UK: IOPC Tasers report 'should be wake-up call'
Major new report from Independent Office for Police Conduct makes series of recommendations for reform of police use of the electro-shock weapons
‘The police have a disturbing track record of disproportionately using Tasers against Black people and those in mental distress’ - Oliver Feeley-Sprague
Responding to the publication today of a report on police use of Tasers by the Independent Office for Police Conduct, Oliver Feeley-Sprague, Amnesty International UK’s policing expert and a member of the independent advisory group to the National Police Chiefs’ Council lead on Tasers, said:
“This should be a wake-up call to the police and the Home Office over the use - and misuse - of these potentially lethal weapons
“The police have a disturbing track record of disproportionately using Tasers against Black people and those in mental distress.
“In some circumstances, Tasers can be effective if used by well-trained officers to prevent loss of life or serious injury - but they’re open to misuse and over-use.

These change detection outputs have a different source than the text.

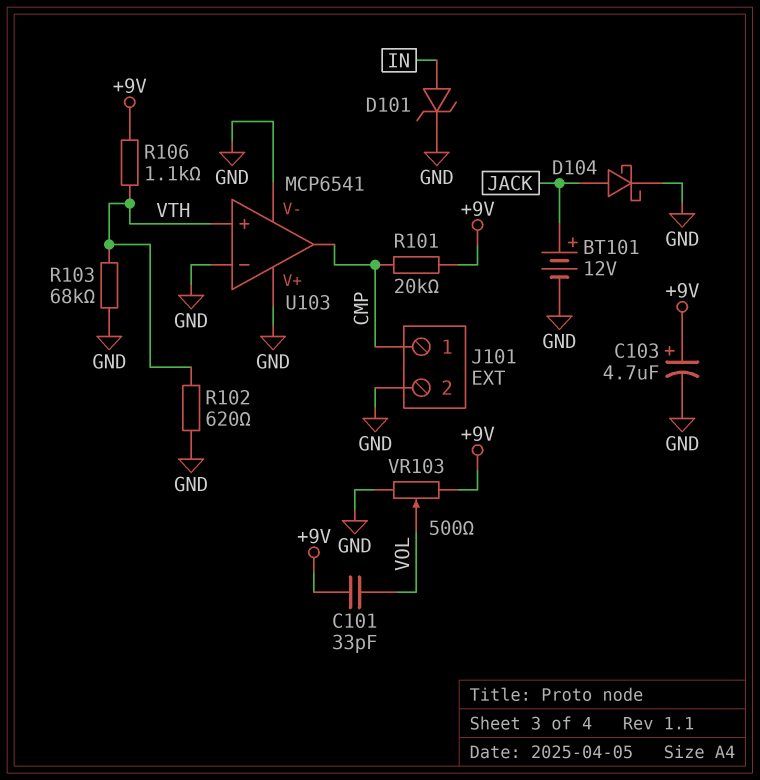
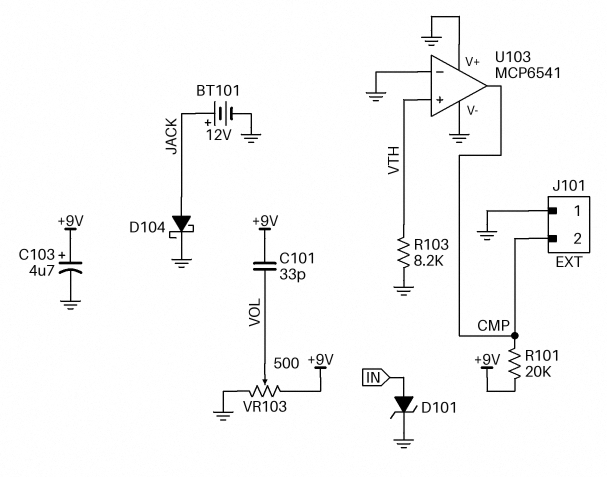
J101 pin 1: CMP -> GND
J101 pin 2: GND -> CMP
R102: 620 (GND, VTH) -> none
R103: 68k (GND, VTH) -> 8.2k (GND, VTH)
R106: 1.1k (+9V, VTH) -> none

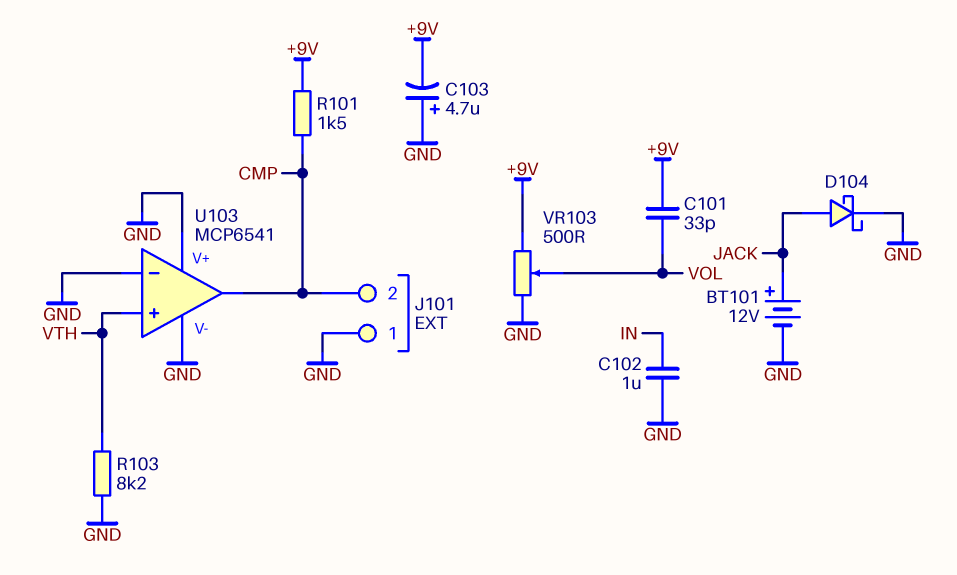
C102: none -> 1uF (GND, IN)
C103: 4.7uF (plus +9V, minus GND) -> 4.7uF (plus GND, minus +9V)
D101: zener (A IN, K GND) -> none
R101: 20k (+9V, CMP) -> 1.5k (+9V, CMP)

“Tasers are potentially lethal weapons, linked to hundreds of deaths in the USA and a growing number in Britain, and we’ve always said that UK police forces needed to restrict their use to highly-trained specialist officers.
“For years we’ve been calling for a formal review of the official guidance around all aspects of the police’s use of Tasers, and this report needs to form part of wider reforms over Taser use.
“Tasers should be used only as a last resort when all other de-escalation techniques have failed, but the police are using Tasers more often and in more questionable circumstances.
“We need concrete steps to eradicate racist police use of Tasers and to prevent their misuse against vulnerable groups such as children or those with mental health issues.
“There needs to be comprehensive and ongoing training, better guidelines over Taser use, and greater transparency and record-keeping over the circumstances in which these powerful weapons are being deployed on our streets.”
Dalian Atkinson’s manslaughter by police
Earlier this year, Amnesty said the multiple and sustained Taser shocks used by a police officer against former professional footballer Dalian Atkinson ahead of his death in 2016 were part of a “toxic cocktail of abusive and discriminatory policing”. In June, a jury at Birmingham Crown Court found that West Mercia police officer Benjamin Monk was guilty of manslaughter in relation to Atkinson’s death. Atkinson, a 48-year-old Black man, was Tasered for 33 seconds and also kicked in the head twice by the police officer as he lay on the ground.